The Fraternitas Rosae Crucis led by Dr. R. Swinburne Clymer engages in sexual practices for the sake of race regeneration. Dr. Clymer is completely opposed to the practice of karezza or coitus reservatus and advocates instead a form of sexual intercourse in which the couple experiences the orgasm at the same time.

The Secretary of the FUDOSI instead approved the practice of karezza to establish harmony in the family and the world by preventing the waste and misuse of sex energy.

Arnold Krumm-Heller established the Fraternitas Rosicruciana Antiqua (FRA), a Rosicrucian school in Germany with branches in South America, having the following formula of sexual conduct: "Immissio Membri Virile In Vaginae Sine Ejaculatio Seminis" (Introduce the penis in the vagina without ejaculating the semen). Samael Aun Weor experimented with that formula and developed the doctrine of The Perfect Matrimony.

== 20th-century Western writers ==
English novelist Aldous Huxley, in his last novel Island, wrote that Maithuna, the Yoga of Love, is "the same as what Roman Catholicism means by coitus reservatus." In regard to the Catholic view, Alan W. Watts in Nature, Man and Woman notes: "I would like to see someone make a case for the idea that the Apostles really did hand down an inner tradition to the Church, and that through all these centuries the Church has managed to guard it from the public eye. If so, it has remained far more secret and 'esoteric' than in any of the other great spiritual traditions of the world, so much so that its existence is highly doubtful". The Welsh writer Norman Lewis, in his account of life in Naples in 1944, wrote: "I recommended him to drink – as the locals did – marsala with the yolk of eggs stirred into it, and to wear a medal of San Rocco, patron of coitus reservatus, which could be had in any religious-supplies shop". The psychologist Havelock Ellis writes: "Coitus Reservatus, – in which intercourse is maintained even for very long periods, during which a woman may orgasm several times while the penetrative partner succeeds in holding back orgasm – so far from being injurious to a woman, is probably the form of coitus which gives her the maximum gratification and relief".

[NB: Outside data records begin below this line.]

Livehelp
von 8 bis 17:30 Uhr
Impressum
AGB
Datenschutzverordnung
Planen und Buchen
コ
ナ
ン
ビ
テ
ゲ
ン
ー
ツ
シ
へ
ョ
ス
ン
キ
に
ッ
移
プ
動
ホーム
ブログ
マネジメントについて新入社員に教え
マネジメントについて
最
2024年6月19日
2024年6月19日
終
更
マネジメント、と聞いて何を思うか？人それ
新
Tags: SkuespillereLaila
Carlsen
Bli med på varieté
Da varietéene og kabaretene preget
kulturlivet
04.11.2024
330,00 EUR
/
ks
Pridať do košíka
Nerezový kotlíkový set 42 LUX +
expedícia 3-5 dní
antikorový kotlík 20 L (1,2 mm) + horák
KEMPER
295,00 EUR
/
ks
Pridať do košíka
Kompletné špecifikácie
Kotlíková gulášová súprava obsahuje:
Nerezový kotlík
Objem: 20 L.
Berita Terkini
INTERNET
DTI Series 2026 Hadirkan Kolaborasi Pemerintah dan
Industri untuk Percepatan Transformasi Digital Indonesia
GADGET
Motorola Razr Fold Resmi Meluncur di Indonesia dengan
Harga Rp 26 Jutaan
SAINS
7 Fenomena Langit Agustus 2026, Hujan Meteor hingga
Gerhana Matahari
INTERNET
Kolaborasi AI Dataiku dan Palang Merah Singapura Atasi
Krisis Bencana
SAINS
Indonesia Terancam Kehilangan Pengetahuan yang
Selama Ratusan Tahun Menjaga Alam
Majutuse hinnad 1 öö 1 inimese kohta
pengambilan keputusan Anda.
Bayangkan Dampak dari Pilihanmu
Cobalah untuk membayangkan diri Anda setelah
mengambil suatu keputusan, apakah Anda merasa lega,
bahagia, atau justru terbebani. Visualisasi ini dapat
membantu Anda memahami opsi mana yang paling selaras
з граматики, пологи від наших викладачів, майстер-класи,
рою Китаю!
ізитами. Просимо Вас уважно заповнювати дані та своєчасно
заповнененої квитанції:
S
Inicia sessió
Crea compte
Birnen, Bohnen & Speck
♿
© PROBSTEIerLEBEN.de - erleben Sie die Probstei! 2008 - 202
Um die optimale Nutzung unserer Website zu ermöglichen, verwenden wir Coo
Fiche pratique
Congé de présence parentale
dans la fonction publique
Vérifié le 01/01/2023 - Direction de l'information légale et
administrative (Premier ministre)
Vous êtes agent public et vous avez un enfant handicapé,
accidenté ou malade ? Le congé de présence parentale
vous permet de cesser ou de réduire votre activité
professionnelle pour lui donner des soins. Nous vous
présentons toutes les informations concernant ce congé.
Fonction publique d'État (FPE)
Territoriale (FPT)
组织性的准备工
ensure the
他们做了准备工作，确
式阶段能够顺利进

==Modern practice of Karezza==
Marina Robinson and her husband Gary Wilson were promoters of Karezza through books, websites, and media interviews. Wilson claimed the practice cured his lifelong alcoholism and depression. Another prominent modern Karezza practitioner, Mary Sharpe, claimed the time after orgasm was a time of increased violence, even leading to terrorism, making it necessary to avoid orgasm.

Claims of the semen retention community and those of the NoFap community are among the least accurate concerning men's health.